Salako stated that the novel coronavirus has brought up a reawakening of sort among corporate organisations and private bodies, adding that many of them now see the need to partner with the health sector.
“This is why I find it ridiculous that many Nigerians still don’t believe in anything locally produced in this country; just as they don’t believe in the existence of COVID-19.
“I want to use this opportunity to appeal that any local product, once proven to be effective, should be patronised instead of seeking forex to ship in imported ones,” he admonished.
When asked the economic value of the local samples of the RNA extraction kits produced, a Research Fellow in Molecular Biology & Biotechnology, Dr. Muinah Fowora told PUNCH HealthWise that scientific innovation is difficult to quantify.
She, however, disclosed that the production of each extraction kit costs NIMR about N700 in terms of chemicals, packaging and other logistics.
Explaining the role of a typical extraction kit, Fowora stressed that since COVID-19 is an RNA virus, there is a need to first extract the ribonucleic acid before the actual testing can be conducted.
She said the project that culminated in the local production of the extraction kits started in April with several trials before the actual breakthrough was recorded in May.
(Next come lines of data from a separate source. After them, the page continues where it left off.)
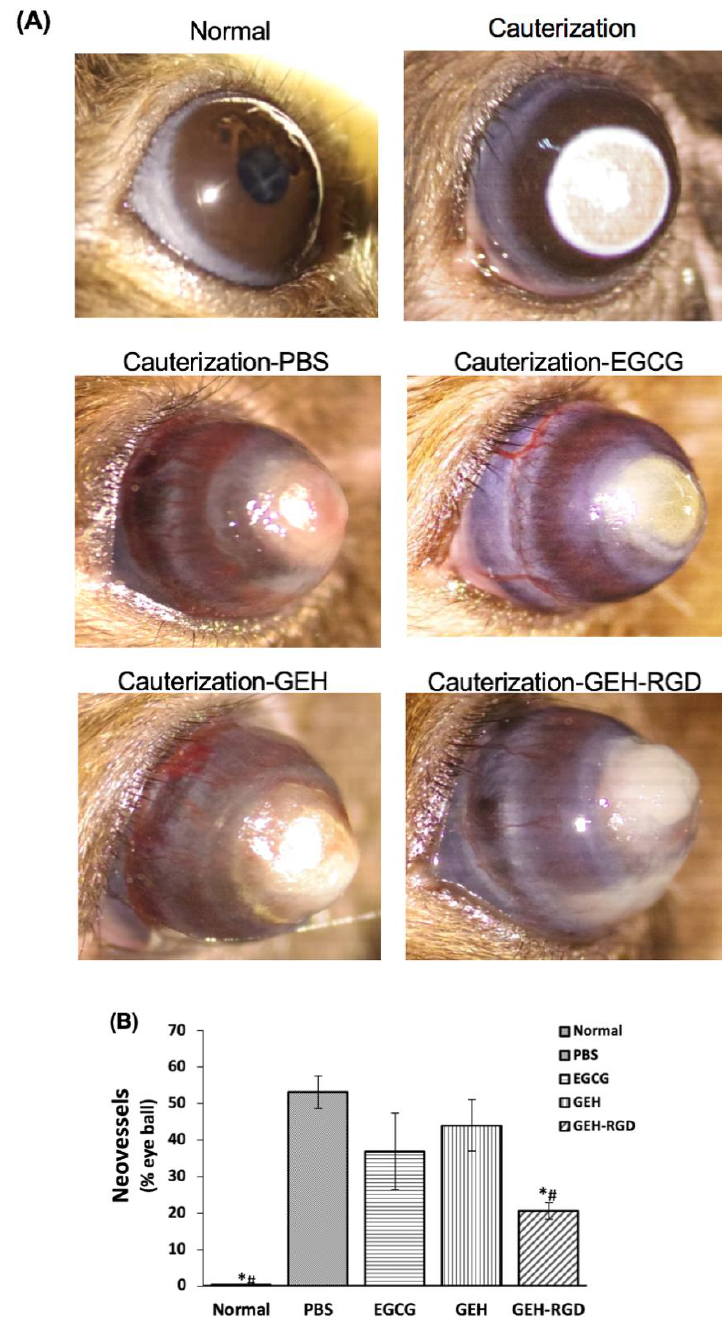
Figure 4. EGCG NPs inhibit neovessels formation in chemical cauterization-induced corneal neovascularization (NV). ( A ) Representative images of normal cornea, cauterized cornea and PBS-, EGCG-, GEH-, or GEH-RGD-treated cornea on day 7 following chemical cauterization. ( B ) The area of blood vessels in the cornea was quantified ( n = 6). * p < 0.05 compared with PBS, # p < 0.05 compared with EGCG and GEH. Abbreviation: PBS: Phosphate buffer saline, EGCG: epigallocatechin-3 gallate, HA: hyaluronic acid, RGD: arginine-glycine-aspartic acid, GE: Gelatin/EGCG self-assembling nanoparticles (NPs), GEH: GE NPs with HA surface coating, GEH-RGD: GE NPs with HA-RGD surface decoration.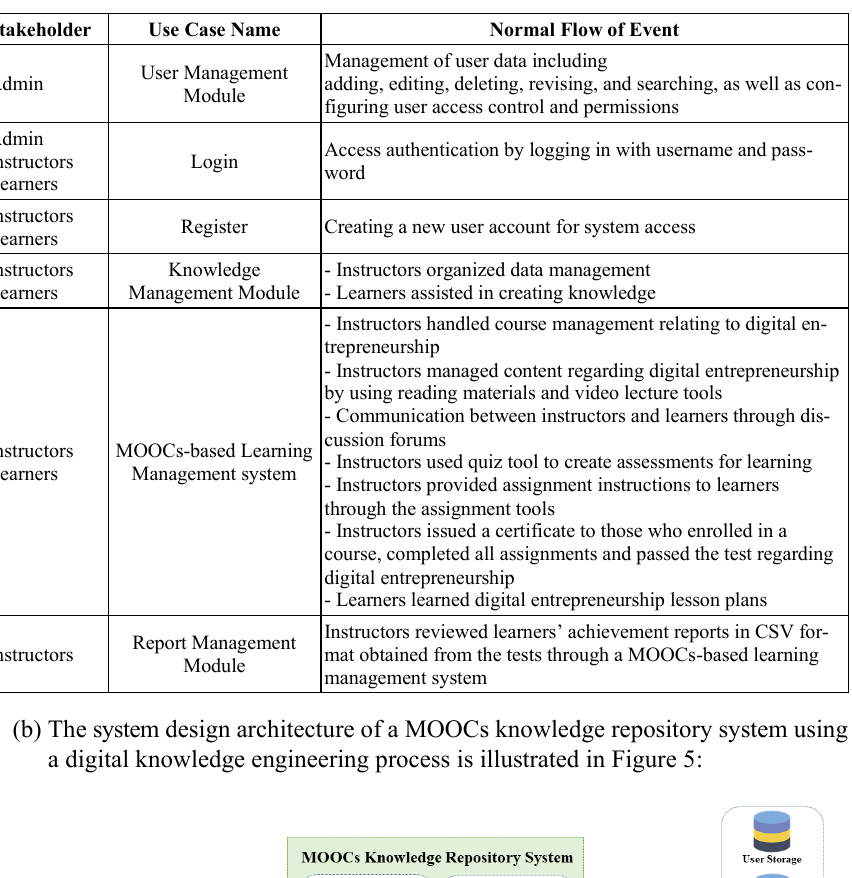
Table 1. Use Case Description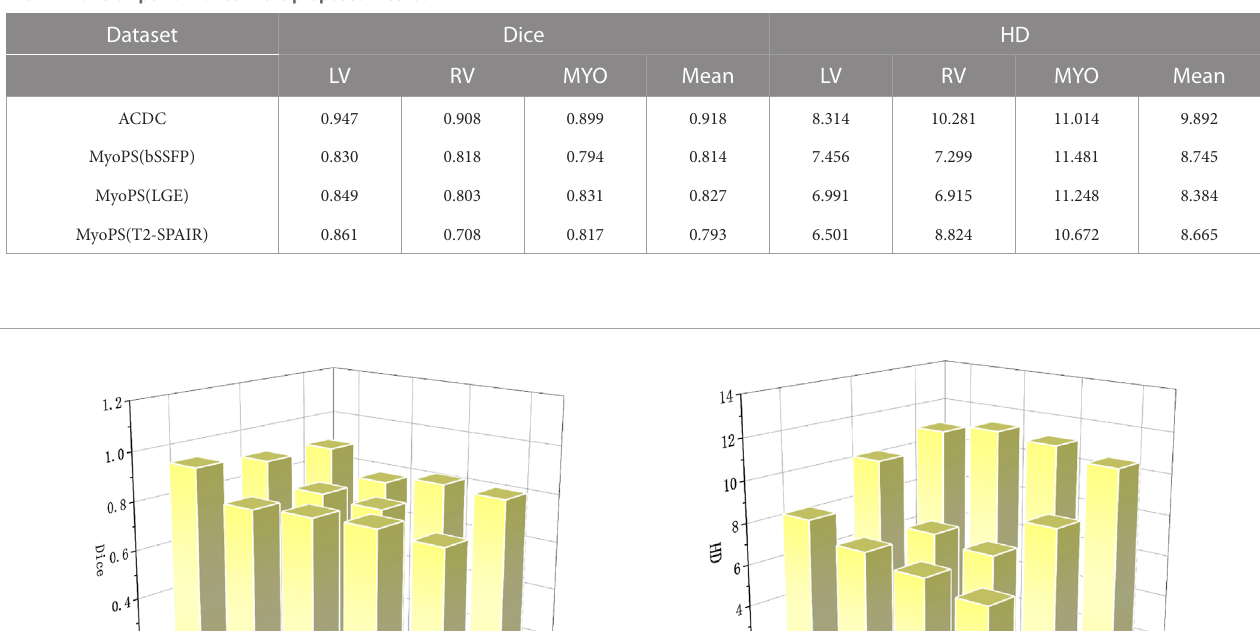
TABLE2 Overallperformanceoftheproposedmethod.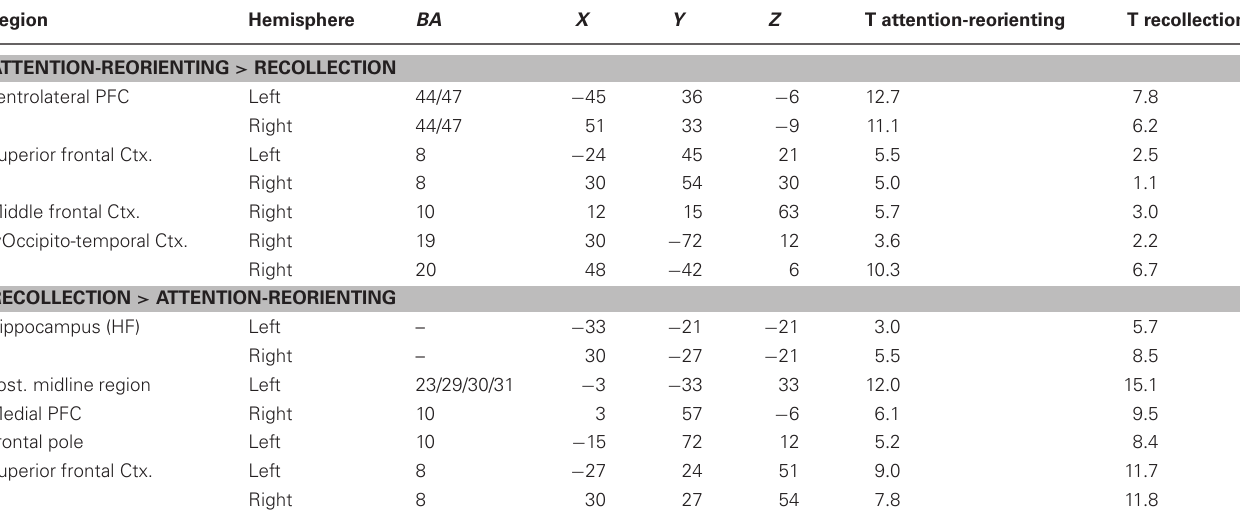
Table 1 | Differences in connectivity between attention-reorienting and recollection seeds. Region Hemisphere BA T attention-reorienting ATTENTION-REORIENTING > RECOLLECTION Ventrolateral PFC Left Superior frontal Ctx. Right Middle frontal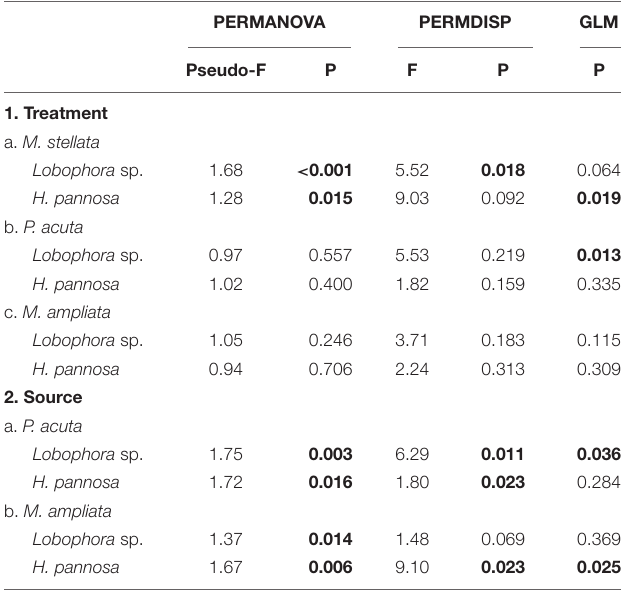
The first set shows the differences in the coral microbiome by algal treatment (i.e., direct algal contact, close proximity to alga, algal mimic, control) for each coral and algal species. The second set shows the differences in the coral microbiome by the source reef of the coral colony for each coral and algal species. Bold values denote statistical significance when α =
“We are proud to be the first institute to pioneer the research and commence local production of these kits, which we have achieved today. As you are aware, most of the ones we have been using were imported or donated to us by foreign bodies.
Our RNA kit is cheap, safe and has proven to be accurate. We are ready to send in sample kits for people to test and validate its quality. Above all, we are hopeful that it will solve the problem of scarcity in the country,” she said.
On April 29, PUNCH HealthWise reported how foreign manufacturers of the ribonucleic acid extraction kits lamented global scarcity of the kits after the Nigeria Centre for Disease Control announced that it was desperately looking for the products.
Specifying the preferred brand, the NCDC Director-General, Dr. Chikwe Ihekweazu mentioned Total viral RNA extraction kits (preferably spin column and with a lysis buffer), and named a handful of manufacturers such as Qiagen, Thermo Fischer, SeeGene, Inqaba, and LifeRiver.
In the light of the global challenge facing the manufacture and supply of the much sought-after products, our correspondent sent an email to each of the manufacturers, two of which had replied.
The Managing Director of Inqaba Biotec West Africa Limited, Mr. Lukman Abiodun Aroworamimo, said there were challenges with the RNA extraction kits.
In terms of global logistics, Aroworamimo noted, “As almost no airline is currently flying and most borders [are closed], movement of goods between countries has become a nightmare.
“We therefore have to rely on irregular and unpredictable flights to bring the products in.”
Aroworamimo also disclosed that there is a huge demand for the products across the world, and that manufacturers must ensure that they distribute goods fairly among all nations.
Inqaba describes itself as Africa’s Genomics Company, with offices in South Africa, Nigeria, Kenya, Ghana and Tanzania.
The International Export Administrator at the UK office of ThermoFisher Scientific, Ms. Anne Mills, also responded to our email.
“As you are aware, the situation around the world regarding the Coronavirus (2019-nCoV) continues to grow more concerning and as a result, Fisher Scientific is seeing an exponential increase in demand for specific Personal Protective Equipment (PPE), including respirators, surgical masks, coveralls, goggles, disposable face shields, gloves etc.
“We are actively working with our key manufacturers to secure supply and prioritize shipments both into our distribution centres and directly to customers,” she said.
However on May 22, the Nigeria Centre for Disease Control announced that it has validated an RNA extraction kit developed by a United Kingdom-based Nigerian scientist, Dr. Alison Nwokeoji.
The product was christened RNAswift Test Kit for COVID-19.